そこから彼女の心理を読み取ろうと必死だった。
64 :タクロウ:2012/10/13(土) 16:44:25.22 ID:xb55BC3Y0
俺:「よく図書館で本借りていくけど、どんなの読むの?」
チサト:「うーん、小説は村上春樹とかが多いかな。」
俺:「結構借りてるじゃん、それだけじゃないでしょ?」
チサト:「まあ、イロイロね。」
俺:「見せてよ。

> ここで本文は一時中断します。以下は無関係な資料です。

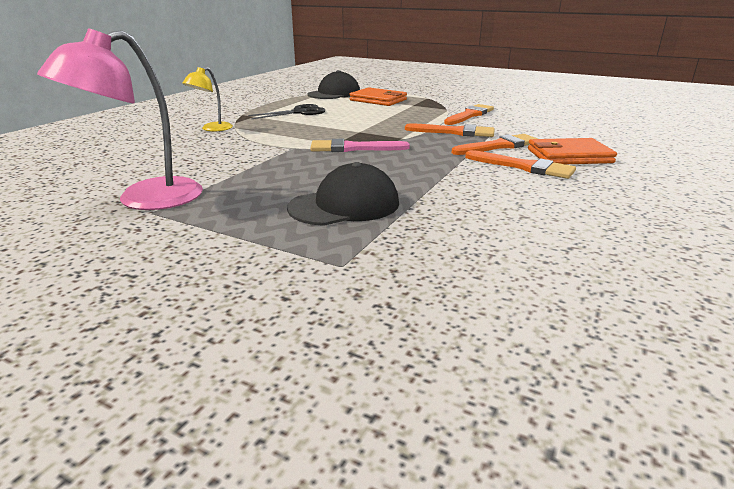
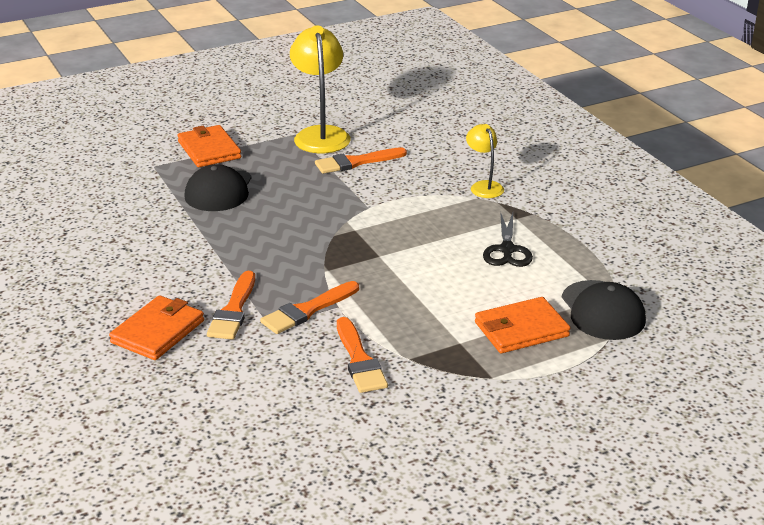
camera: 125 degrees right, 5 degrees up
(144, 200) = (320, 134): pink lamp -> yellow lamp
(249, 247) = (209, 150): none -> orange wallet
(353, 148) = (330, 234): pink brush -> none
(524, 167) = (173, 291): orange brush -> orange brush (356, 162)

俺も結構守備範囲広いから読んでみたいし」
チサト:「趣味じゃないと思うけどな・・・」
バッグから出てきた本は
『十五歳の遺書』
『分裂症の少女の手記』
などなど・・・ヘビーなものばかり。
65 :タクロウ:2012/10/13(土) 16:46:40.46 ID:xb55BC3Y0
多重人格に関する本を一冊だけ貸してくれた。
まあ、図書館の本の又貸しはマズイんだが・・・
彼女は俺の目を見て悲しそうに言った。
「俺君は優しいから、こういうの読まない方がいいよ。どんどん深みにはまっちゃう。」
秋の風がチサトの長い髪を揺らした。
髪を掻き上げた瞳は涼しげで電灯に照らされた彼女は本当に綺麗だった。
本を受け取った時、僕は恋に落ちた。
66 :タクロウ:2012/10/13(土) 16:48:05.05 ID:xb55BC3Y0
季節は木枯らしが吹く冬に向かっていた。
あいも変わらず、僕は図書館でグダグダして、彼女は昼間謎の活動をしては夕方になると図書館に来ていた。
変わったことといえば、僕が恋したことぐらいだろう。
僕は彼女のことが知りたくて、イロイロ聞き出そうとするけど、チサトは自分のことは いつもはぐらかして終わる。
それ以上追求したら、どこか遠くに行ってしまいそうで、俺は口をつぐむ。